According to the publication, water tests were carried out after foam was found off the coast in the eastern part of the naval base. The cause of the chemical leak has not yet been clarified, however, it is reported that there is a fire station near the treatment facilities at the Yokosuka base (PFOS and PFOC are components of foam for extinguishing fire).

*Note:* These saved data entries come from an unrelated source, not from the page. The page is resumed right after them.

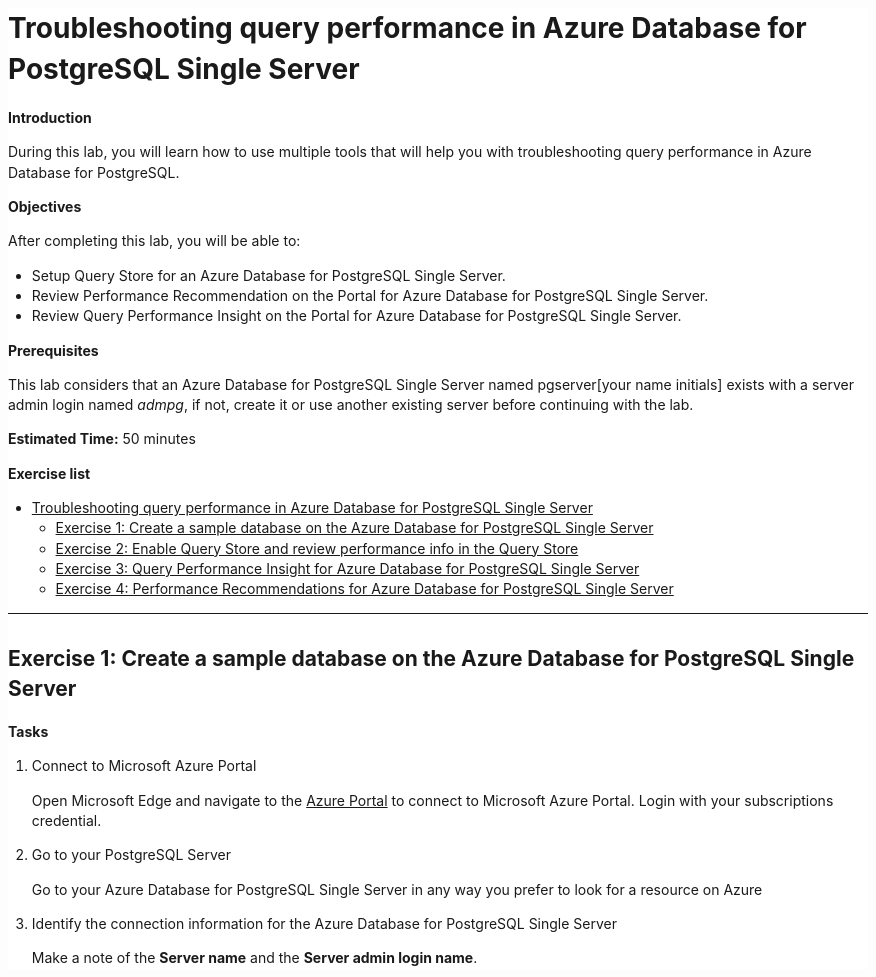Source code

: # Troubleshooting query performance in Azure Database for PostgreSQL Single Server

**Introduction** 

During this lab, you will learn how to use multiple tools that will help you with troubleshooting query performance in Azure Database for PostgreSQL.

**Objectives** 

After completing this lab, you will be able to: 

- Setup Query Store for an Azure Database for PostgreSQL Single Server.
- Review Performance Recommendation on the Portal for Azure Database for PostgreSQL Single Server.
- Review Query Performance Insight on the Portal for Azure Database for PostgreSQL Single Server.

**Prerequisites**

This lab considers that an Azure Database for PostgreSQL Single Server named pgserver[your name initials] exists with a server admin login named *admpg*, if not, create it or use another existing server before continuing with the lab.

**Estimated Time:** 50 minutes

**Exercise list**
- [Troubleshooting query performance in Azure Database for PostgreSQL Single Server](#troubleshooting-query-performance-in-azure-database-for-postgresql-single-server)
  - [Exercise 1: Create a sample database on the Azure Database for PostgreSQL Single Server](#exercise-1-create-a-sample-database-on-the-azure-database-for-postgresql-single-server)
  - [Exercise 2: Enable Query Store and review performance info in the Query Store](#exercise-2-enable-query-store-and-review-performance-info-in-the-query-store)
  - [Exercise 3: Query Performance Insight for Azure Database for PostgreSQL Single Server](#exercise-3-query-performance-insight-for-azure-database-for-postgresql-single-server)
  - [Exercise 4: Performance Recommendations for Azure Database for PostgreSQL Single Server](#exercise-4-performance-recommendations-for-azure-database-for-postgresql-single-server)

---

## Exercise 1: Create a sample database on the Azure Database for PostgreSQL Single Server

**Tasks**

1. Connect to Microsoft Azure Portal
    
   Open Microsoft Edge and navigate to the [Azure Portal](http://ms.portal.azure.com) to connect to Microsoft Azure Portal. Login with your subscriptions credential.

1. Go to your PostgreSQL Server

   Go to your Azure Database for PostgreSQL Single Server in any way you prefer to look for a resource on Azure

1. Identify the connection information for the Azure Database for PostgreSQL Single Server

   Make a note of the **Server name** and the **Server admin login name**.
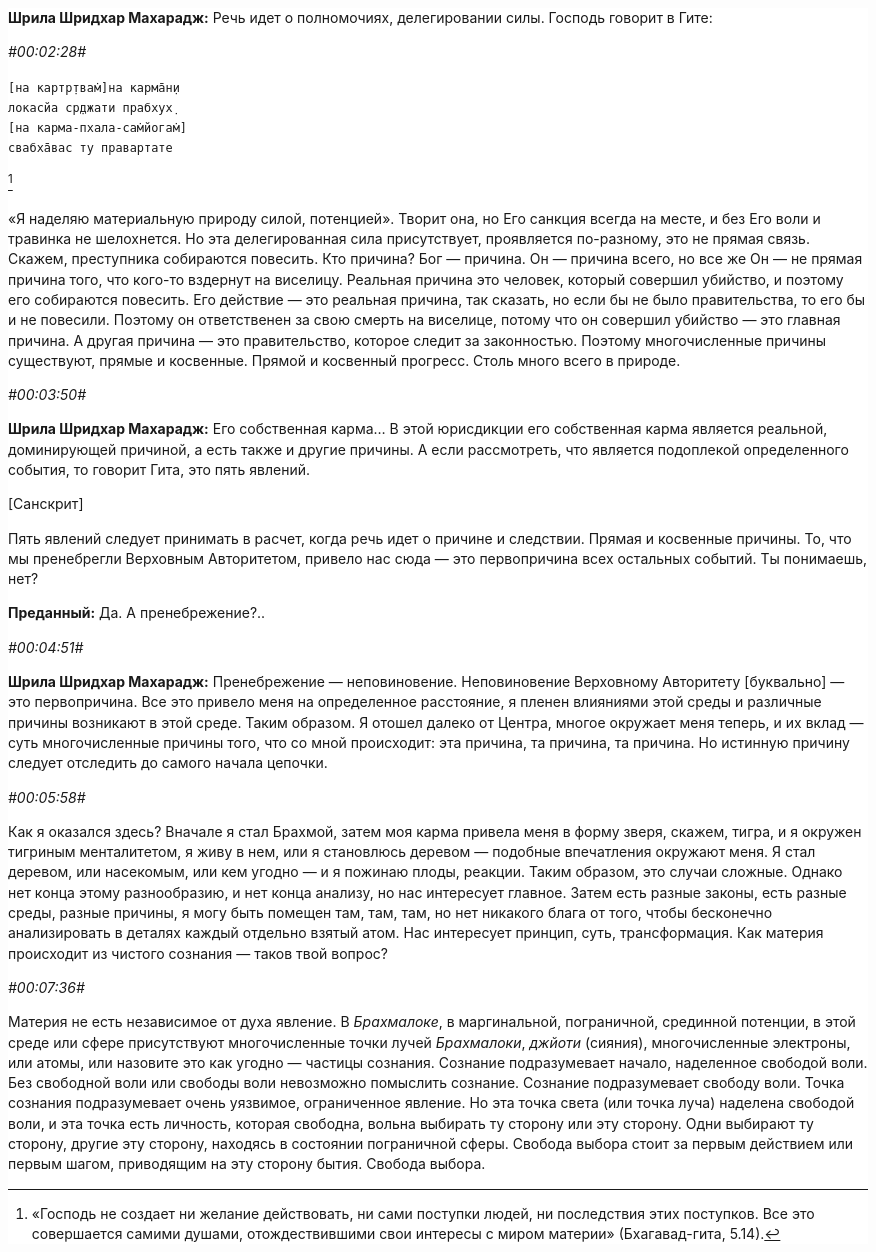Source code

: **Шрила Шридхар Махарадж:** Речь идет о полномочиях, делегировании силы. Господь говорит в Гите:

*#00:02:28#*

    [на картр̣твам̇]на карма̄н̣и
    локасйа ср̣джати прабхух̣
    [на карма-пхала-сам̇йогам̇]
    свабха̄вас ту правартате
[^_ftn3]

«Я наделяю материальную природу силой, потенцией». Творит она, но Его санкция всегда на месте, и без Его воли и травинка не шелохнется. Но эта делегированная сила присутствует, проявляется по-разному, это не прямая связь. Скажем, преступника собираются повесить. Кто причина? Бог — причина. Он — причина всего, но все же Он — не прямая причина того, что кого-то вздернут на виселицу. Реальная причина это человек, который совершил убийство, и поэтому его собираются повесить. Его действие — это реальная причина, так сказать, но если бы не было правительства, то его бы и не повесили. Поэтому он ответственен за свою смерть на виселице, потому что он совершил убийство — это главная причина. А другая причина — это правительство, которое следит за законностью. Поэтому многочисленные причины существуют, прямые и косвенные. Прямой и косвенный прогресс. Столь много всего в природе.

*#00:03:50#*

**Шрила Шридхар Махарадж:** Его собственная карма… В этой юрисдикции его собственная карма является реальной, доминирующей причиной, а есть также и другие причины. А если рассмотреть, что является подоплекой определенного события, то говорит Гита, это пять явлений.

[Санскрит]

Пять явлений следует принимать в расчет, когда речь идет о причине и следствии. Прямая и косвенные причины. То, что мы пренебрегли Верховным Авторитетом, привело нас сюда — это первопричина всех остальных событий. Ты понимаешь, нет?

**Преданный:** Да. А пренебрежение?..

*#00:04:51#*

**Шрила Шридхар Махарадж:** Пренебрежение — неповиновение. Неповиновение Верховному Авторитету [буквально] — это первопричина. Все это привело меня на определенное расстояние, я пленен влияниями этой среды и различные причины возникают в этой среде. Таким образом. Я отошел далеко от Центра, многое окружает меня теперь, и их вклад — суть многочисленные причины того, что со мной происходит: эта причина, та причина, та причина. Но истинную причину следует отследить до самого начала цепочки.

*#00:05:58#*

Как я оказался здесь? Вначале я стал Брахмой, затем моя карма привела меня в форму зверя, скажем, тигра, и я окружен тигриным менталитетом, я живу в нем, или я становлюсь деревом — подобные впечатления окружают меня. Я стал деревом, или насекомым, или кем угодно — и я пожинаю плоды, реакции. Таким образом, это случаи сложные. Однако нет конца этому разнообразию, и нет конца анализу, но нас интересует главное. Затем есть разные законы, есть разные среды, разные причины, я могу быть помещен там, там, там, но нет никакого блага от того, чтобы бесконечно анализировать в деталях каждый отдельно взятый атом. Нас интересует принцип, суть, трансформация. Как материя происходит из чистого сознания — таков твой вопрос?

*#00:07:36#*

Материя не есть независимое от духа явление. В *Брахмалоке*, в маргинальной, пограничной, срединной потенции, в этой среде или сфере присутствуют многочисленные точки лучей *Брахмалоки*, *джйоти* (сияния), многочисленные электроны, или атомы, или назовите это как угодно — частицы сознания. Сознание подразумевает начало, наделенное свободой воли. Без свободной воли или свободы воли невозможно помыслить сознание. Сознание подразумевает свободу воли. Точка сознания подразумевает очень уязвимое, ограниченное явление. Но эта точка света (или точка луча) наделена свободой воли, и эта точка есть личность, которая свободна, вольна выбирать ту сторону или эту сторону. Одни выбирают ту сторону, другие эту сторону, находясь в состоянии пограничной сферы. Свобода выбора стоит за первым действием или первым шагом, приводящим на эту сторону бытия. Свобода выбора.


[^_ftn1]: «Этот материальный мир сравнивают с перевернутым баньяновым деревом, корни которого направлены вверх, а ветви — вниз. Оно именуется Бренным (*Ашваттха*), но существует вечно, обновляясь благодаря материалистической деятельности живых существ. Его листья — это ведические гимны. Тот, кто познал это древо, — знаток Вед» (Бхагавад-гита, 15.1).
[^_ftn2]: *адхаш́ чордхвам̇ праср̣та̄с тасйа ш́а̄кха̄, гун̣а-правр̣ддха̄ виш̣айа-права̄ла̄х̣ / адхаш́ ча мӯла̄нй анусантата̄ни, карма̄нубандхӣни мануш̣йа-локе* — «Ветви этого древа простираются вверх и вниз, питаемые тремя гунами материальной природы. Те, что растут вверх, представляют собой небожителей, а те, что растут вниз, — людей и низшие формы жизни. Малые побеги на ветвях — объекты чувств. У этого дерева есть и воздушные корни, уходящие вниз. Они олицетворяют деградацию людей, порабощенных мирской деятельностью ради наслаждения чувств» (Бхагавад-гита, 15.2).
[^_ftn3]: «Господь не создает ни желание действовать, ни сами поступки людей, ни последствия этих поступков. Все это совершается самими душами, отождествившими свои интересы с миром материи» (Бхагавад-гита, 5.14).
[^_ftn4]: *на картр̣твам̇ на карма̄н̣и, локасйа ср̣джати прабхух̣ / на карма-пхала-сам̇йогам̇, свабха̄вас ту правартате* — «Господь не создает ни желание действовать, ни сами поступки людей, ни последствия этих поступков. Все это совершается самими душами, отождествившими свои интересы с миром материи» (Бхагавад-гита, 5.14).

“The Yokosuka Municipal Government has asked Japanese Defense Minister Nobuo Kishi for the national government to clarify whether the US Naval base in Yokosuka owns dangerous chemicals and uses them to find out how safe it is to fish in the area,” the newspaper notes.

Earlier it was reported that fuel got into the water intake of the US naval base Pearl Harbor in Hawaii, which led to the resettlement of about 4 thousand military families and the sealing of underground wells that supplied water to about 400 thousand people.

In addition, testing of drinking water near military bases in the states of Washington, Pennsylvania, Florida and Michigan showed that it is unsuitable for drinking, since the level of dangerous perfluoroalkyl and polyfluoroalkyl chemicals in it significantly exceeds the safe for health level set by the Environmental Protection Agency (EPA).

According to EPA standards, the level of PFOS and PFOC should not exceed 70 parts per trillion (ppt), while 4720 ppt of PFOS was recorded in a sample of drinking water near the Naval air base on Whidbey Island in Washington State.